━━━ Source records ━━━

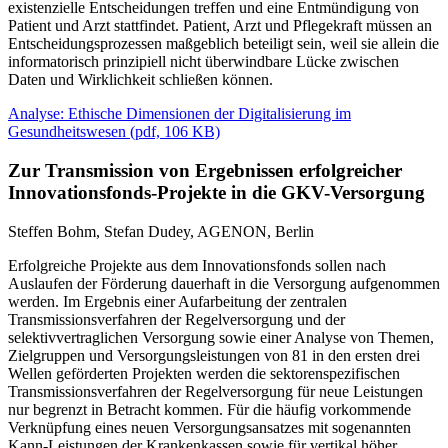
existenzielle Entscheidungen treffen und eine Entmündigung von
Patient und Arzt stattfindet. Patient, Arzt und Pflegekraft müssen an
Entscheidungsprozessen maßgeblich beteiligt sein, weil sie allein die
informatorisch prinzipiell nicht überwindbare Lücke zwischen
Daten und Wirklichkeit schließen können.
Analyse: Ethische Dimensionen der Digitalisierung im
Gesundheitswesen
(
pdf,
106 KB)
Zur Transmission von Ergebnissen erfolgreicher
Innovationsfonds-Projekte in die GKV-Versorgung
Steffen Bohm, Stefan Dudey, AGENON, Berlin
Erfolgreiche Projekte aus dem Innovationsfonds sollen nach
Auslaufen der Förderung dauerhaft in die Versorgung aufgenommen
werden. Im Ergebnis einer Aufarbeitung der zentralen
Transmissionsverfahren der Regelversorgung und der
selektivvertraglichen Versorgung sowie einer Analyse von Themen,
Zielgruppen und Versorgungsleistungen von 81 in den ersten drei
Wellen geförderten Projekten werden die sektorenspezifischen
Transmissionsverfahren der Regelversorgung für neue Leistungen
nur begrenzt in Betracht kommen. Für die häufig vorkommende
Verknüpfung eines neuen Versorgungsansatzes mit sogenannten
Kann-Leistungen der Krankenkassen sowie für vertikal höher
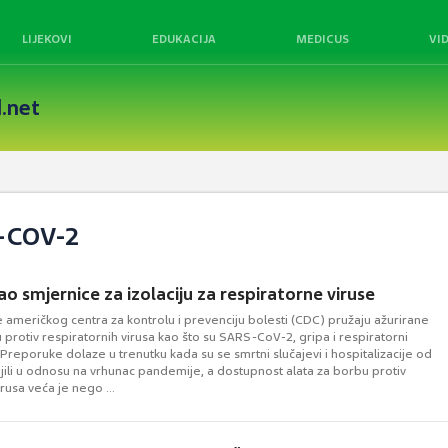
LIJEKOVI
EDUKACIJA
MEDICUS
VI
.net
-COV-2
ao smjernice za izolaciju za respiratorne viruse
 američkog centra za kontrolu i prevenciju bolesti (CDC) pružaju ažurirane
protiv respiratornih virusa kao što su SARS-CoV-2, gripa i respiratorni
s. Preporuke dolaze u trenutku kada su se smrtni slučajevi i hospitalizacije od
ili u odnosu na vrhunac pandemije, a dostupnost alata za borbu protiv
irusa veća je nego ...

━━━
━━━ Source records ━━━

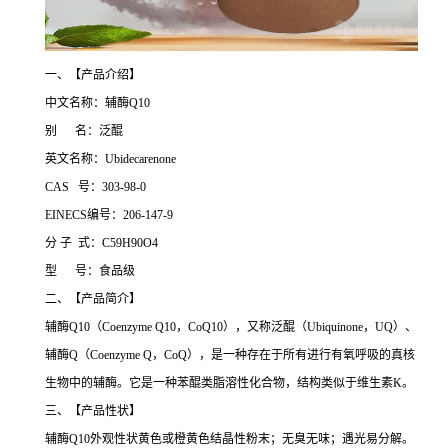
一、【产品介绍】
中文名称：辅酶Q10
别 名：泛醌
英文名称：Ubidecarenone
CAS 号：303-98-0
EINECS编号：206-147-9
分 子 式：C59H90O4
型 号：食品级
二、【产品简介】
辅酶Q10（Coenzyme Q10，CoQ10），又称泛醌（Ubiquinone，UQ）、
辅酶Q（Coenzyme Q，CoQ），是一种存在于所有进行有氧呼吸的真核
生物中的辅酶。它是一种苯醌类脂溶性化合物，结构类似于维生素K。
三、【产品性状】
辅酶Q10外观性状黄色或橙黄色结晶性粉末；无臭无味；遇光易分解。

━━━
━━━ Source records ━━━

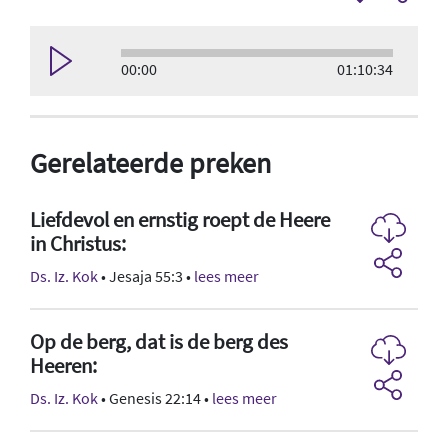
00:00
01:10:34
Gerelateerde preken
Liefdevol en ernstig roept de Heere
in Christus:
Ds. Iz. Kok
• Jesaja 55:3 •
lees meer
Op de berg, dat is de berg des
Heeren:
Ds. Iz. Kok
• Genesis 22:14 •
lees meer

━━━

Can you repeat, word for word, every line above from the one containing "分 子 式：C59H90O4" down to the one containing "辅酶Q10外观性状黄色或橙黄色结晶性粉末；无臭无味；遇光易分解。", including both?

Written reply =
分 子 式：C59H90O4
型 号：食品级
二、【产品简介】
辅酶Q10（Coenzyme Q10，CoQ10），又称泛醌（Ubiquinone，UQ）、
辅酶Q（Coenzyme Q，CoQ），是一种存在于所有进行有氧呼吸的真核
生物中的辅酶。它是一种苯醌类脂溶性化合物，结构类似于维生素K。
三、【产品性状】
辅酶Q10外观性状黄色或橙黄色结晶性粉末；无臭无味；遇光易分解。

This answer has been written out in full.